While pharmacies continue to grapple with ongoing challenges stemming from the pandemic, many pharmacy leaders are contemplating what mechanisms introduced or exacerbated by the pandemic will remain moving forward. For both the near and far term, COVID has altered many practices, particularly those related to how services are rendered to patients, as well as the level of interaction patients now desire in their care.
Building patient-centric services is not a new concept, but it has grown in need dramatically. Patients want to interact with their care providers and gain access to their care data. Enabling these patients to ask questions of the pharmacy via a patient portal or other electronic interface is a positive step.
Many aspects of virtual health care will certainly remain intact moving forward, and the pharmacy can take advantage of this rise in patient engagement. For example, consider a daily, automated text message to patients taking oral chemotherapy. It can ask whether the medication has been taken, and if not, a list of follow up questions can determine whether pharmacy intervention may be necessary. Given the often substantial cost of certain drugs, adherence to prescription is absolutely essential. That said, pharmacists are certainly aware of alert fatigue, and if a patient is following their treatment plan, they can opt for fewer text messages.
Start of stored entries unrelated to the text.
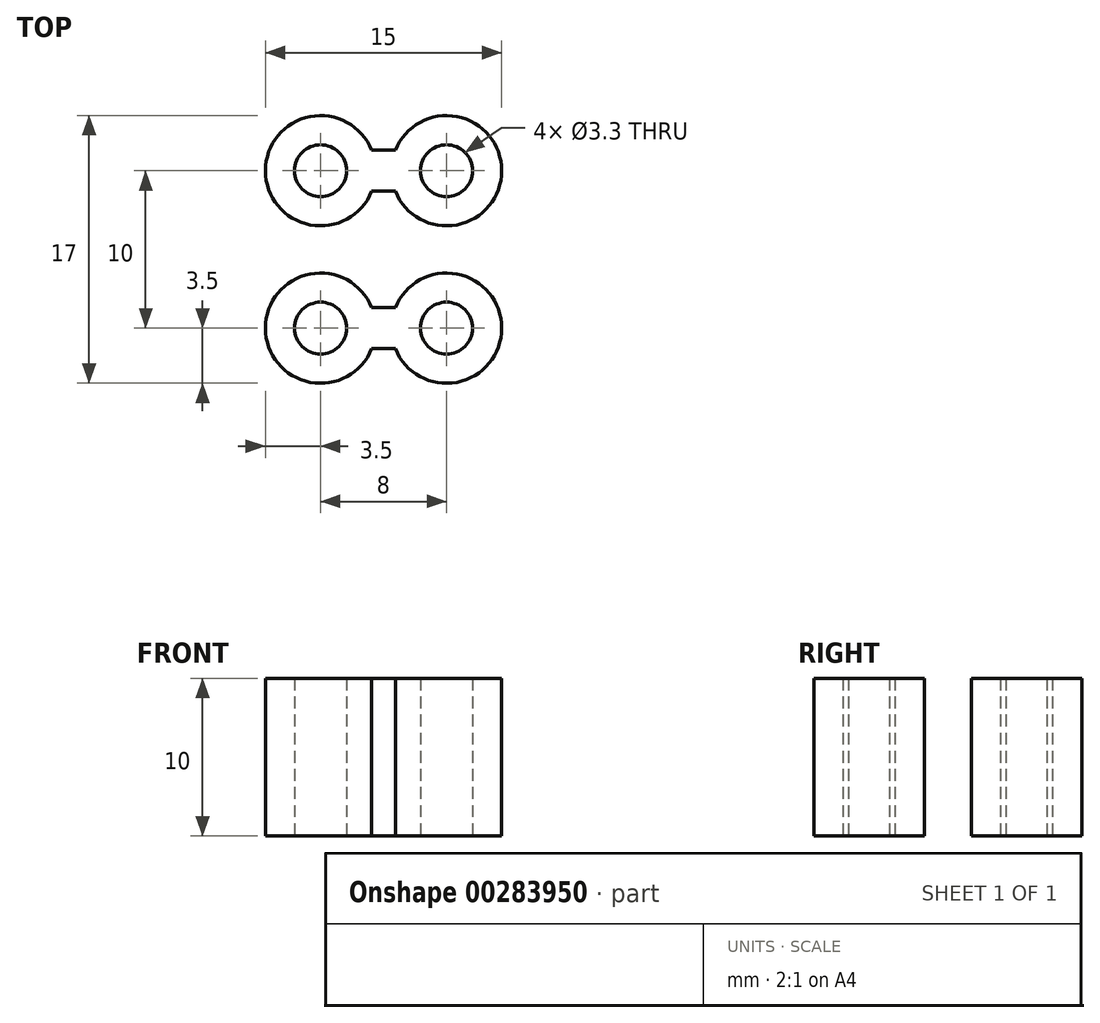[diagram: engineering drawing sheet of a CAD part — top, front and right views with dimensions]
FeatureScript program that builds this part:
annotation { "Feature Type Name" : "Feature", "Feature Type Description" : "" }
export const myFeature = defineFeature(function(context is Context, id is Id, definition is map)
    precondition{}
    {
        {
            var Q0;
            Q0=qCreatedBy(makeId("Top.planeOp"),FACE);
            var sketch = newSketch(context, id + "F0", { "sketchPlane" : qUnion([Q0])});
            skCircle(sketch, "E0", {"center": v(0, 0) * mm, "radius": 1.65 * mm});
            skCircle(sketch, "E1", {"center": v(8, 0) * mm, "radius": 1.65 * mm});
            skArc(sketch, "E2", {"start": v(3.25, 1.3) * mm, "mid": v(-3.5, 0) * mm, "end": v(3.25, -1.3) * mm});
            skArc(sketch, "E3", {"start": v(4.75, -1.3) * mm, "mid": v(11.5, 0) * mm, "end": v(4.75, 1.3) * mm});
            skLineSegment(sketch, "E4", {"start": v(3.25, 1.3) * mm, "end": v(4.75, 1.3) * mm});
            skLineSegment(sketch, "E5", {"start": v(0, 0) * mm, "end": v(8, 0) * mm, "construction": true});
            skLineSegment(sketch, "E6.MirrorCS", {"start": v(3.25, -1.3) * mm, "end": v(4.75, -1.3) * mm});
            skSolve(sketch);
        }
        {
            var Q0;
            Q0 = qSketchRegion(id + "F0", true);
            extrude(context, id + "F1", {"entities" : qUnion([Q0]), "depth" : 10 * mm});
        }
        {
            var Q0;
            Q0=makeQuery(id+"F1.opExtrude","SWEPT_BODY",BODY,{"disambiguationData":[OSD([sQuery(id+"F0.wireOp",EDGE,"wT9ajSf1-VFyA-s0li-BS3e-45ltDH9Wu2vk"),sQuery(id+"F0.wireOp",EDGE,"XwVfz5V7-l2eV-bDCl-JNy5-aE0BYsH4Xz1K"),sQuery(id+"F0.wireOp",EDGE,"E0"),sQuery(id+"F0.wireOp",EDGE,"E1")])]});
            transform(context, id + "F2", {"entities" : qUnion([Q0]), "transformType" : TransformType.TRANSLATION_3D, "dx" : 0 * mm, "dy" : 10 * mm, "dz" : 0 * mm, "makeCopy" : true});
        }
    });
Other virtual and telepharmacy concepts, such as engaging with patients who are technically on site (ie, in a parking area), but are awaiting the appropriate time to enter the building, also can be explored. While this practice may fluctuate based on the area, elements of that practice, such as texts or calls informing of appointment delays, can continue to benefit the pharmacy and the patient.
It is crucial that we learn and apply the lessons from this pandemic and squeeze out every silver lining. Our hope, which we share with everyone, is that we can emerge from the cloud of this pandemic sooner than later and yet remain better prepared to face something similar in the future. Embrace patient interaction; it is one approach that will bear fruit.